◆ TASK DETAILS:
Up to and including the line that contains "The Observer", repeat the entries below exactly from the first line on. Do not carry over any pictures.

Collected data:
********
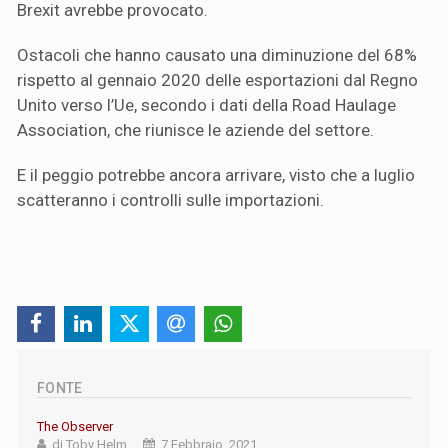
Brexit avrebbe provocato.
Ostacoli che hanno causato una diminuzione del 68%
rispetto al gennaio 2020 delle esportazioni dal Regno
Unito verso l’Ue, secondo i dati della Road Haulage
Association, che riunisce le aziende del settore.
E il peggio potrebbe ancora arrivare, visto che a luglio
scatteranno i controlli sulle importazioni.
FONTE
The Observer
di Toby Helm
7 Febbraio, 2021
********
◆ WRITTEN SOLUTION:
Brexit avrebbe provocato.
Ostacoli che hanno causato una diminuzione del 68%
rispetto al gennaio 2020 delle esportazioni dal Regno
Unito verso l’Ue, secondo i dati della Road Haulage
Association, che riunisce le aziende del settore.
E il peggio potrebbe ancora arrivare, visto che a luglio
scatteranno i controlli sulle importazioni.
FONTE
The Observer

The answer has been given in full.